This is a bicycle blog, so I figure I should post a bicycle photo every once in a while.
Bicycle News
New York Assemblyman Michael DenDekker withdrew his controversial bike registration bill after heavy criticism. He’s calling instead for increased enforcement of existing bike laws.
Placer County, California (which stretches from the eastern suburbs of Sacramento up into the Sierras to Lake Tahoe) has a Bucks for Bikes program. You can get up to $200 toward the cost of a new bike after attending a bike clinic. Via.
Everybody’s pretty excited about the Los Angeles Bike Plan.
George Will strangely believes public transportation promotion is a commie plot, while heavily subsidized roads with everything that entails (mandatory licensing and registration; huge government bureaucracies to build, maintain and oversee the infrastructure; more government bureaucracies to address public safety, health and environmental consequences; billions of extra dollars just to police the system; a military infrastructure larger and more expensive than the rest of the world combined just to ensure the system keeps running, and so on) is somehow freedom. Ezra Klein has a somewhat more balanced view, IMO.
In Communist China, meanwhile, authorities combine technology and the road system to keep tabs on their citizenry.
Overopinionated’s NAHBS awards: Best Imitation of Last Year’s “Best of Show,” Finest Application of Paint to Hide Shoddy Work, Most Expensive Townie, Most Cryptic Dialect, etc.
Bike advocacy and ethnicity.
Cycling to LaGuardia, with much discussion afterwards.
Carlton is writing a book on road rights and posts about changing attitudes about cars from the turn of the century.
Bike Hugger has a cool new messenger bag.
James has his thoughts on NAHBS 2011 at Bicycle Design.
Orange man on bicycle hit by truck dies. 🙁
Range Rover does a concept bicycle.
Sorry, GEICO, but I don’t trust bicycle safety info from auto insurance companies, though the supposed effort to “increase the number of [University of Florida] students who wear helmets while driving” sounds interesting.
Lodi has California’s third highest rate of bike-vs-car collisions for cities their size. That city’s solution to reduce the accident rate? Ticket kids who ride without helmets. Because helmets magically reduce your chances of getting hit. Right. As far as I know, there’s no bicycle advocacy anywhere in San Joaquin County beyond a mountain biking club and a group of road cyclists in Stockton.

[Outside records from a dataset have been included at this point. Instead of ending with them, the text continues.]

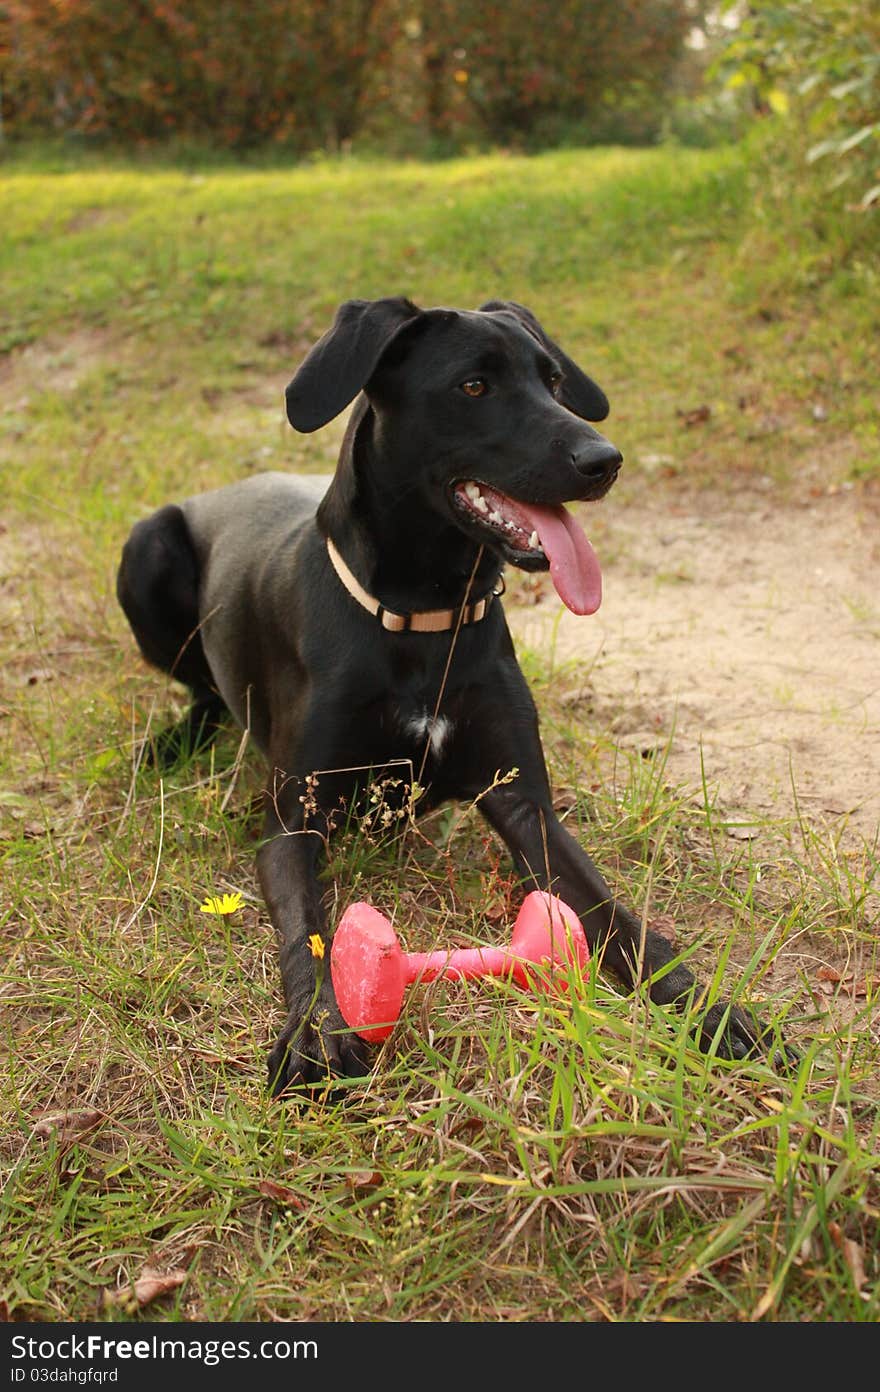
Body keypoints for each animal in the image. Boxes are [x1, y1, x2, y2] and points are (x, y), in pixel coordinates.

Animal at [116, 299, 774, 1091]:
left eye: (554, 380)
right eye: (473, 386)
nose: (605, 461)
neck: (424, 620)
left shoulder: (523, 800)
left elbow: (616, 913)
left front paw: (707, 1007)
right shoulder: (293, 822)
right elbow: (308, 933)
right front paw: (316, 1032)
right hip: (146, 547)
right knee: (204, 691)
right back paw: (170, 744)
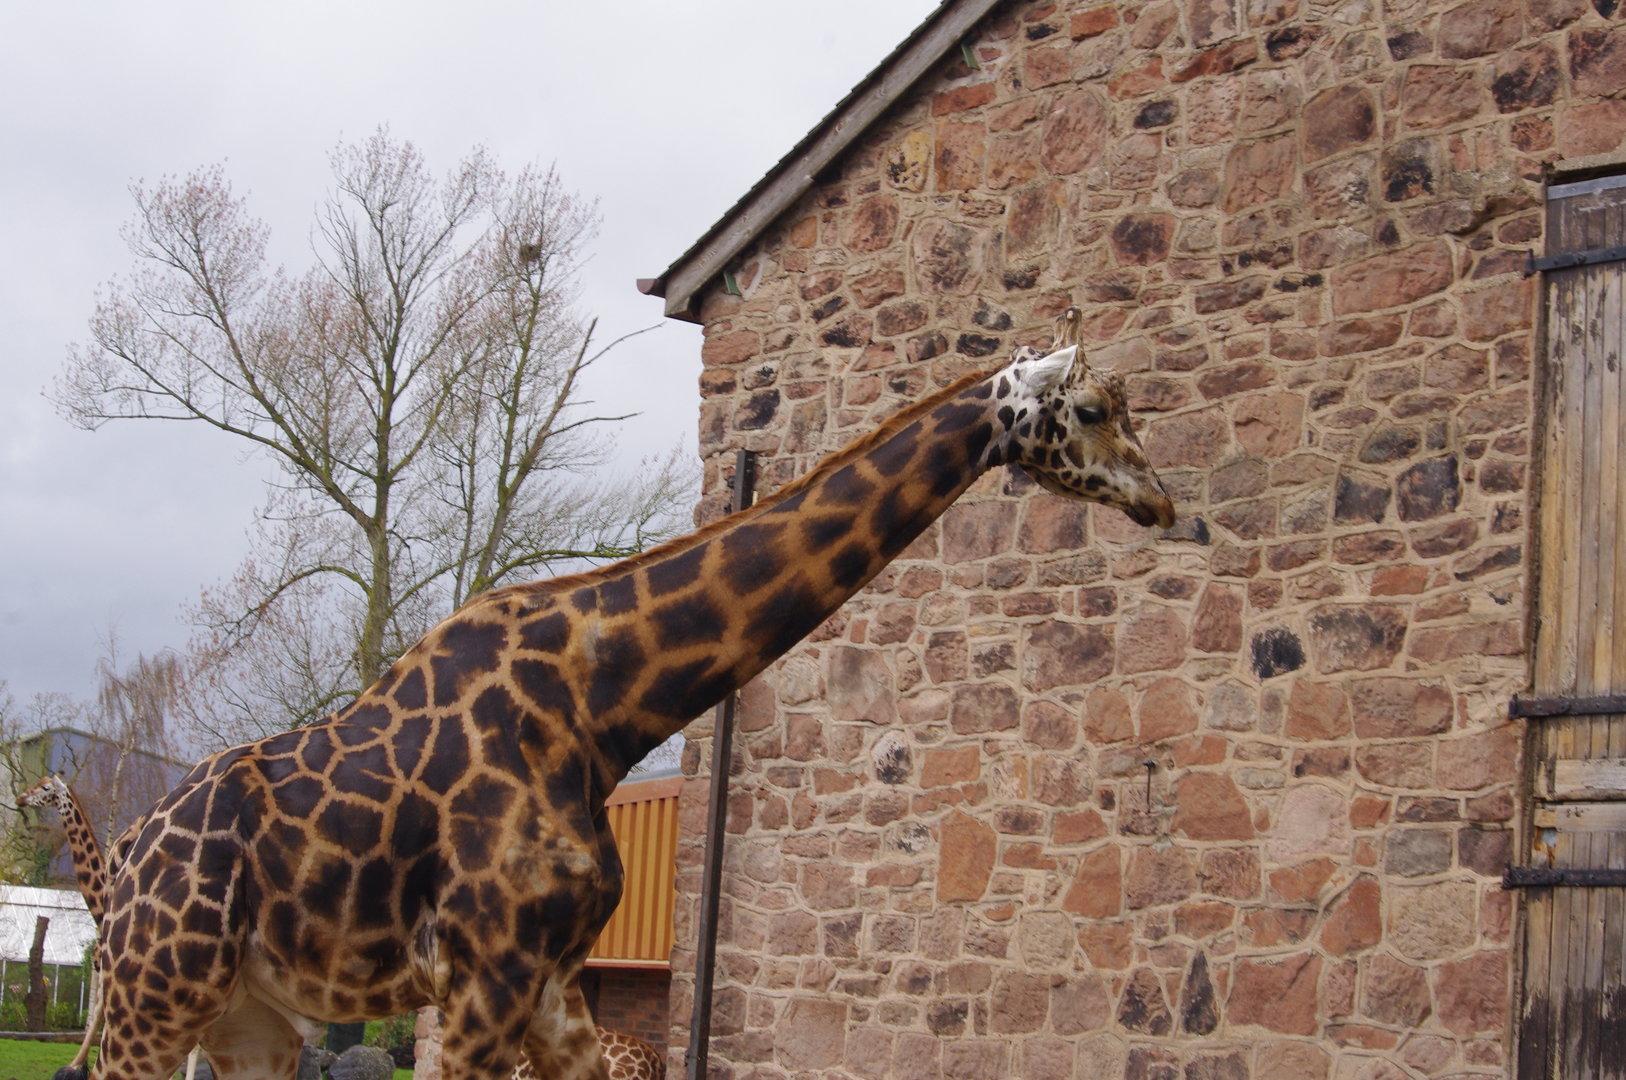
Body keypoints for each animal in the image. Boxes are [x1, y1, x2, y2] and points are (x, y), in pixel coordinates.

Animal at [87, 311, 1175, 1080]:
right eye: (1091, 410)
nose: (1162, 499)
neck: (600, 708)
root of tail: (126, 855)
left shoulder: (556, 983)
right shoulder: (484, 978)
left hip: (249, 1020)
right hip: (154, 997)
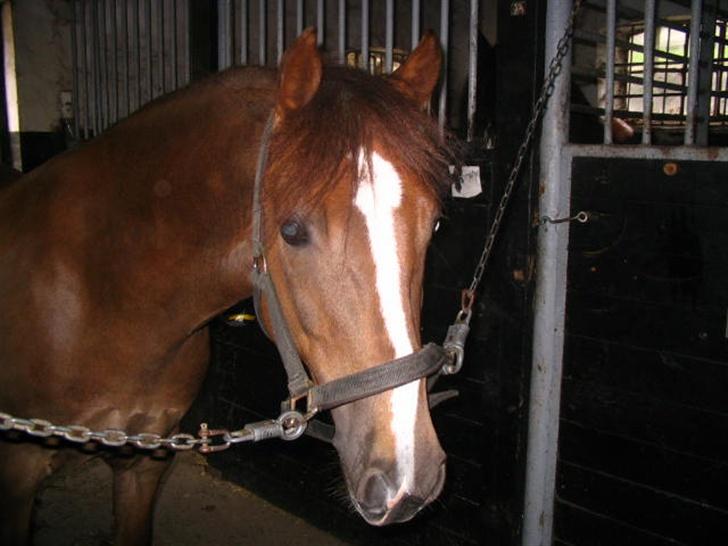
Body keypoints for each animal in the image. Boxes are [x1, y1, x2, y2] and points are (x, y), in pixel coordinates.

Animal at [0, 29, 456, 544]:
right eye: (291, 231)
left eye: (435, 225)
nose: (409, 479)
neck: (104, 299)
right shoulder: (17, 473)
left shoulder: (144, 465)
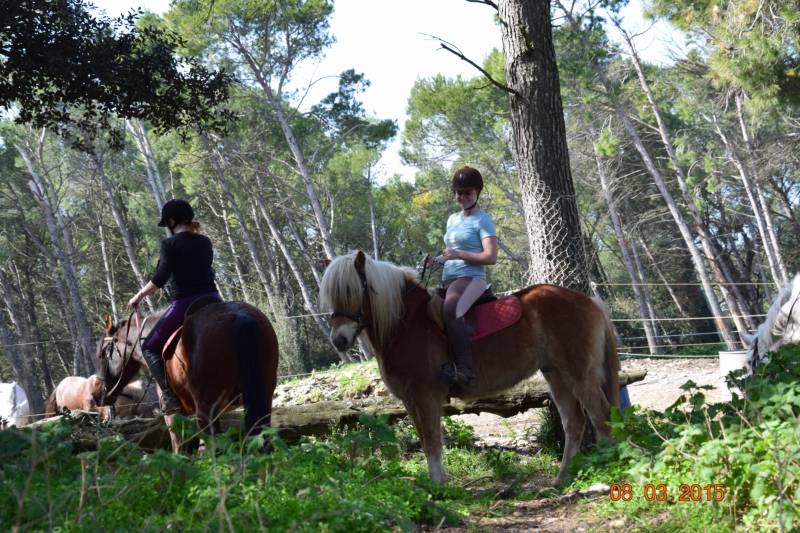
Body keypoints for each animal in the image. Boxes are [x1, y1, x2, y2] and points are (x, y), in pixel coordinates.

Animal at [96, 299, 279, 451]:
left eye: (103, 353)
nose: (101, 394)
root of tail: (239, 316)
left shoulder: (174, 415)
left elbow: (179, 446)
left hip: (206, 408)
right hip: (262, 396)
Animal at [319, 251, 620, 486]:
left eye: (353, 290)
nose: (339, 340)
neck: (405, 323)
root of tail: (588, 301)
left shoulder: (425, 396)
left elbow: (432, 440)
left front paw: (440, 488)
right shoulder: (409, 400)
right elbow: (425, 440)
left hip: (579, 374)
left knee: (600, 415)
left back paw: (608, 471)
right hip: (557, 375)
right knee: (575, 422)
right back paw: (562, 479)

That stupid licensing bill died a well-deserved death. I saw a bumper sticker that read “If you like taxes, then you’ll [heart] New York” apropos.
Also, I don’t think making kids wear helmets, while a good idea, is going to change the laws of physics. If they fall off their bike, they are better protected; if they get hit by 3,000 lbs of steel, it’s not making a significant difference.